Pour enrichir un peu plus sa formule, Super Mario Odyssey réserve quelques passages 2D pixelisés aux joueurs, histoire d’entretenir cette flamme qui brille depuis si longtemps, mais le jeu propose surtout d’incarner temporairement à peu près tout ce que Cappy peut toucher. Un lancé de casquette sur une Bill Balle et nous voilà au contrôle de la célèbre balle, capable de voler dans les airs pour atteindre, un croissant de lune. Les ennemis ne sont pas les seuls éléments à pouvoir être incarné puisque Mario pourra aussi prendre le contrôle de choses plus anecdotiques de prime abord, tel un cactus, mais qui se révèle finalement utile pour, là encore, trouver une autre récompense. On comprend alors que les possibilités seront énormes et que les surprises qui en découleront seront nombreuses, bref on se surprend à rêver d’un jeu Super Mario plus riche que jamais. Dernière chose appréciable dans notre démo, la possibilité d’utiliser la monnaie locale (différentes des pièces classiques et propre à chaque environnement) pour acheter de nouveaux costumes. Un aspect purement esthétique du jeu ? Pas vraiment puisque, dans le cas du monde New Donk City, le fait de revêtir le costume de Mario Maker permet à notre héros d’accéder à un building qui lui est autrement interdit.
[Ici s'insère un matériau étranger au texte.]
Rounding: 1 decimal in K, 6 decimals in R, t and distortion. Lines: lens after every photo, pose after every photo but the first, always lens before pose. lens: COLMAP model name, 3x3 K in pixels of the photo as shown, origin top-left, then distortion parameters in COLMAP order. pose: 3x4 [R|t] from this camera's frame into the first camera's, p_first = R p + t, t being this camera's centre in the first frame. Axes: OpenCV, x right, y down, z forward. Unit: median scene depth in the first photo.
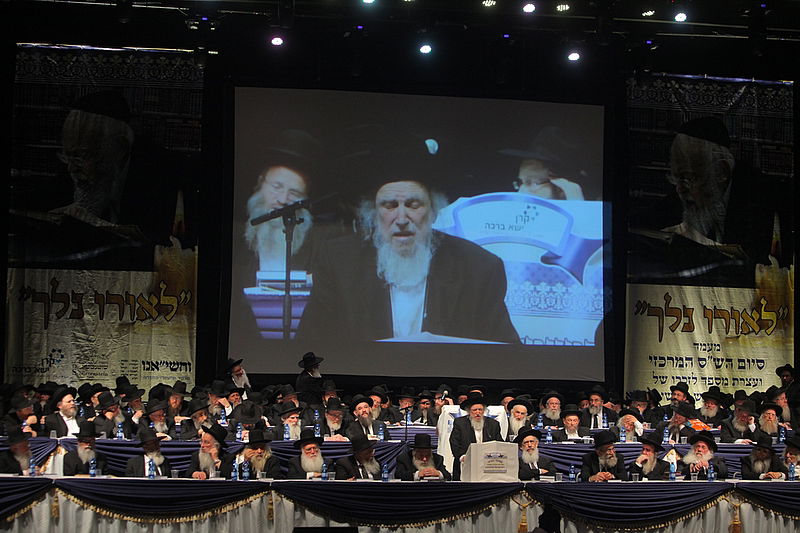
lens RADIAL K [[1646.2, 0, 397.5], [0, 1646.2, 259.3], [0, 0, 1]] dist [-0.195088, 0.000000]
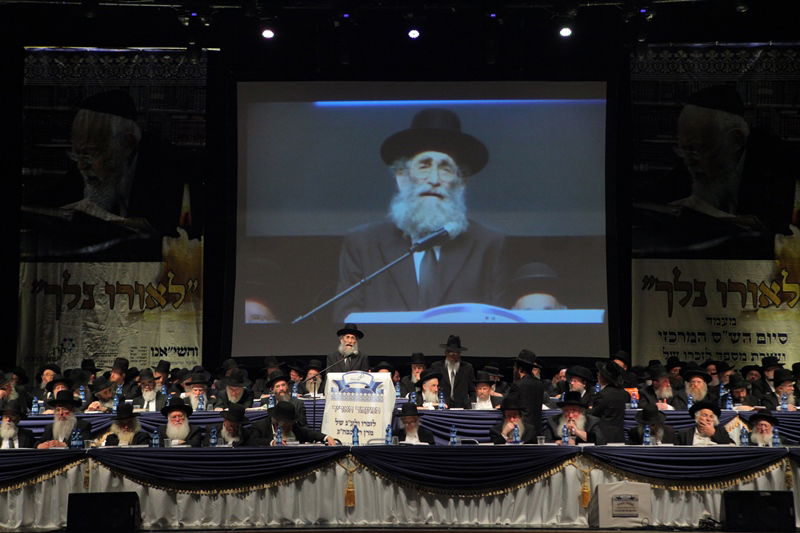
lens RADIAL K [[1477.0, 0, 397.2], [0, 1477.0, 270.4], [0, 0, 1]] dist [0.212374, 0.000000]
pose [[0.982893, -0.033670, -0.181076, 0.171353], [0.032413, 0.999426, -0.009899, 0.027494], [0.181305, 0.003860, 0.983419, 0.095765]]
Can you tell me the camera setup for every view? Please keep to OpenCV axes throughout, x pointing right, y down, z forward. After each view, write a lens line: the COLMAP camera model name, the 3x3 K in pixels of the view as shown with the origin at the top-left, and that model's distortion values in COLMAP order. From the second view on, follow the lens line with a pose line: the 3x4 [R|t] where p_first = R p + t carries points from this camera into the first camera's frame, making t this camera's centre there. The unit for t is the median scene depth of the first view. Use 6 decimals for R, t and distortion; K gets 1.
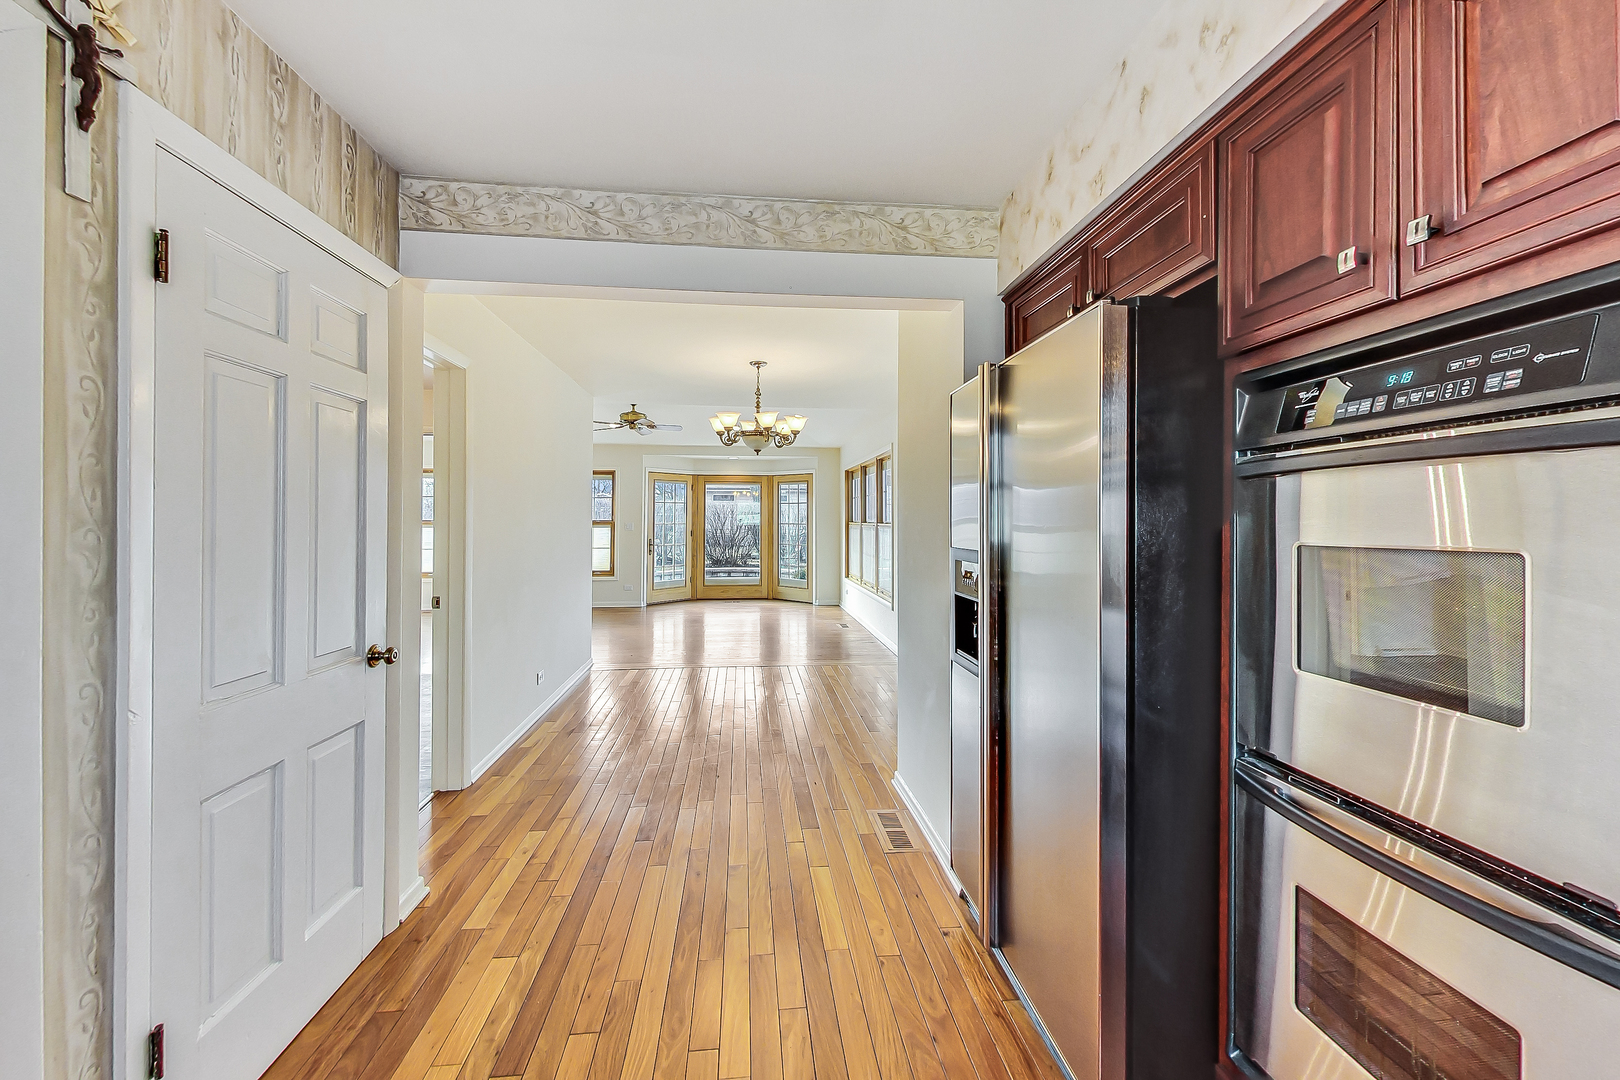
lens RADIAL K [[625.9, 0, 814.2], [0, 625.9, 520.1], [0, 0, 1]] dist [-0.000057, 0.000137]
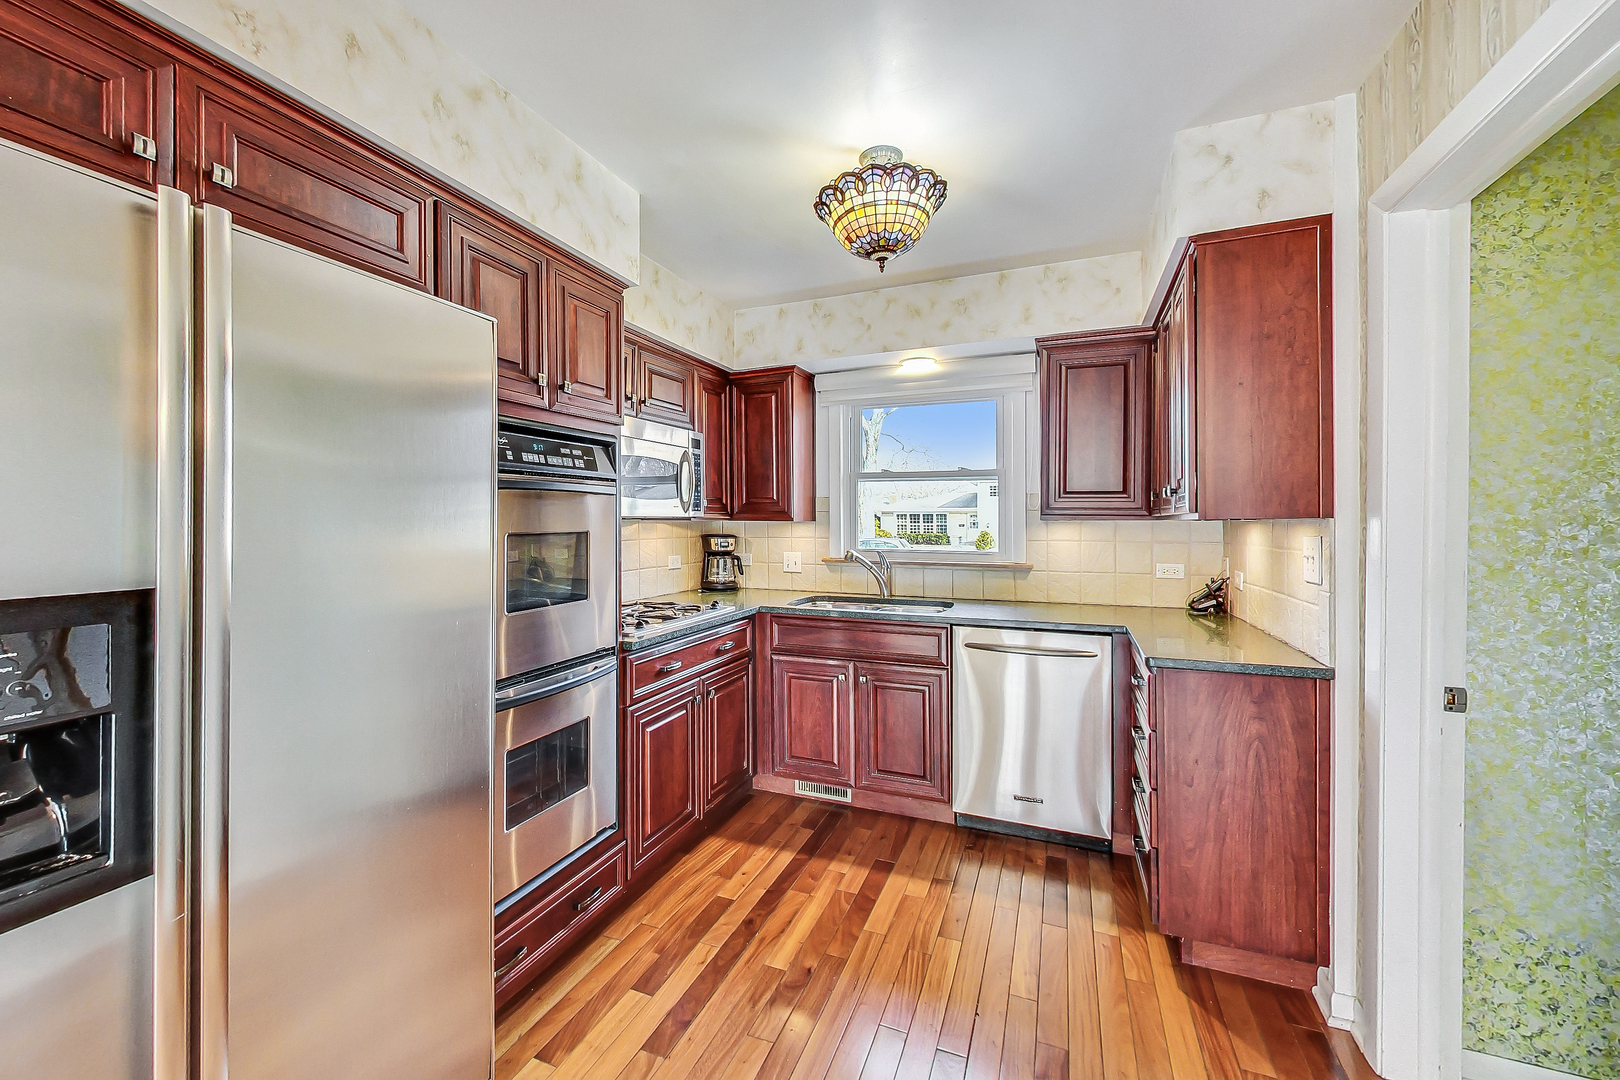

Enfin, un petit mot sur les drapeaux en guise de checkpoint que l’on active simplement en passant dessus et qui nous permettent de revenir rapidement vers l’endroit en question si on le souhaite par la suite. C’est aussi là que l’on réapparaît en cas d’échec ou de chute mortelle, même si Super Mario Odyssey ne dispose pas de game over à proprement parler et que seules quelques pièces nous sont confisquées à chaque réapparition. Tout sera fait pour ne pas fruster ou punir les joueurs donc, on pouvait s’en douter. Dans Sand Kindom nous avons également pu découvrir le Jaxi (croisement orthographique entre un jaguar et un taxi), un animal que Mario peut chevaucher pour filer à toute allure et, accessoirement, se rendre à des endroits auxquels il n’aurait pas accès seul. L’occasion de découvrir un autre type de gameplay avec une créature bien plus difficile à contrôler que notre héros. D’ailleurs, si on nous encourage à jouer avec les motion controls qui fonctionnent assez bien, il faut tout de même avouer que l’on revient naturellement au gameplay classique avec les touches. Sur ce point, le choix appartiendra à chacun et Super Mario Odyssey ne semble pas vouloir imposer un style en particulier.

En janvier dernier, nous découvrions Super Mario Odyssey avec quelques doutes sur ce que Nintendo voulait bien montrer. Quelques mois plus tard, et après une bonne session de prise en main, on a enfin pris conscience de ce que le jeu sera vraiment capable d’offrir aux possesseurs de Switch : un Super Mario au top de sa forme et doté d’un potentiel énorme avec de nouvelles mécaniques prometteuses. Vivement la fin octobre que l’on puisse confirmer tout le bien que l’on pense déjà de cet épisode.